CortexUI replaces guesswork with a contract. When an agent needs to submit a form, it does not search for a button with text "Submit" or a class name like .btn-primary. It queries for an element with data-ai-action="submit-order". That identifier is a stable part of the interface contract — as stable and intentional as a REST API endpoint path.
// What an AI agent can do with CortexUI:
const actions = window.__CORTEX_UI__.getAvailableActions();
// Returns:
// [
// { id: "submit-order", element: <button>, state: "idle", screen: "checkout" },
// { id: "apply-coupon", element: <input>, state: "idle", screen: "checkout" },
// { id: "navigate-cart", element: <a>, state: "idle", screen: "checkout" }
// ]
// Agent clicks the right button with zero guesswork:
window.__CORTEX_UI__.trigger("submit-order");
This is the promise: a stable, queryable, self-describing interface that makes AI-UI interaction as reliable as API calls.

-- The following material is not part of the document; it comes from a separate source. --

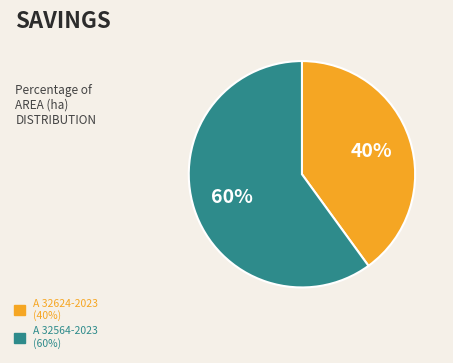

Rank the categories by value from lowest to highest.

A 32624-2023, A 32564-2023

What This Means in Practice
When you build with CortexUI, you are making an explicit commitment that your interface will be legible to machines as well as humans. This has practical implications:
- Browser automation stops relying on fragile CSS selectors
- AI copilots can perform UI operations without being trained on your specific DOM structure
- End-to-end tests become dramatically more stable because they target semantic identifiers, not structural implementation
- AI agents embedded in your product can describe what they see and take reliable actions
- Monitoring tools can observe the state of every interactive element in real time
CortexUI shifts the question from "can a human use this interface?" to "can any intelligent agent — human or machine — use this interface reliably and deterministically?"
Summary
CortexUI is an AI-native design system that treats UI as an interaction contract. It provides:
- A complete visual component library (buttons, forms, layouts, data display)

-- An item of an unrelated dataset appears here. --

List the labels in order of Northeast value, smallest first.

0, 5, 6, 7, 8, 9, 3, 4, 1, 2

- A machine-readable semantic layer expressed through
data-ai-*HTML attributes - A runtime inspection API (
window.__CORTEX_UI__) for querying and operating on the interface - Deterministic AI-UI interaction as a first-class design goal
It is built for teams that are shipping products where AI agents, automation, or LLM-powered features need to interact with the interface reliably — and for teams who recognize that this will eventually be true of every product.